You also need to take measurements of your space (more than once!) to make sure that you buy the right amount of materials. Be sure that your new toilet will fit, that your shower stall is the right size, that the tub will fit in the space allotted — the list goes on and on. When planning your design, carefully plot out where everything will go, from plumbing connections to electricity sources. Don’t forget about storage spaces; do you want to increase or decrease these areas?
You also need to gather the necessary tools if you’ll be doing it yourself. You don’t want to be caught without an important item in the middle of renovations. Lining up the right tools and materials can take time. Don’t start tearing up your bathroom until all the parts and materials are on hand.

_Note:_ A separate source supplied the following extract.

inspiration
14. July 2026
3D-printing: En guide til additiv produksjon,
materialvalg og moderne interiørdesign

Consider the easy-to-forget factors too. How will you dispose of old items? How will you light the space while you’re working? (You’ll have to turn off power and water during renovations, so communicate your plans with the other members of your household as well.)
For some of us, demolition is the fun part of a renovation, but don’t rush it. Before you start swinging your sledgehammer, make sure water is turned off to all elements in the bathroom. Carefully remove your toilet (draining it first), tub and sinks. Turn off the electricity before removing lighting fixtures. Remove towel racks, hooks and other accessories. Plug the toilet plumbing, and make sure to avoid damaging plumbing and electrical work while you are gutting your bathroom. When that’s all done, you can grab your chisel and mallet, and carefully chip away at your old bathroom features. Make sure you’re wearing protective equipment, and don’t use a sledgehammer on insulation.
As you remove tile, flooring, cabinetry, toilets, tubs, etc., look for water damage, mold and other issues that may need repair or mold remediation before you cover those spots back up. You might want to carefully remove baseboards so you can reinstall them when you’re finished.
Once your bathroom is down to its bare bones, the next step is installing your new plumbing elements. These can include a shower pan, a tub, different shower controls or changes needed to the plumbing, such as plumbing for double sinks.
Before installing any new drywall, tile or paneling, determine whether you want to make changes to your electrical system. Do you need to update your wiring, to better handle hair appliances, for example? How about adding or relocating outlets? Do you want to install a vent? This is the stage for making these decisions.
If you’re considering adding grab bars in the bathroom, you need to reinforce those areas of the wall with blocking before you add the tile to your walls, shower stall or tub area.
Prepare your shower stall and tub areas with cement board walls and a vapor barrier to reduce the effects of humidity. Areas outside the tub and shower can be drywalled if you choose. With that complete, you can paint your walls. You’ll probably want to choose a satin or semi-gloss finish to resist the dampness inherent to bathroom spaces.
Shower and Tub Installation
Bring in your shower pan and tub at this point and install them in the right locations. Carefully hook up the plumbing before covering up with tile.
If you’re using tile, now’s the time to install it. Start with the shower or tub areas, beginning with the walls. Your flooring should be the last step. Don’t forget to caulk around corners and grout between tiles.
With the basics in place, you’ll install your shower door, light fixtures, fans, vanities, sinks, towel racks or hooks, mirrors and light-switch plates. Your toilet should be one of the last items you add to avoid damaging it while you are working.
You’ve worked from the studs to the final touches. Now you can relax in a bath and enjoy the updated look of your new space.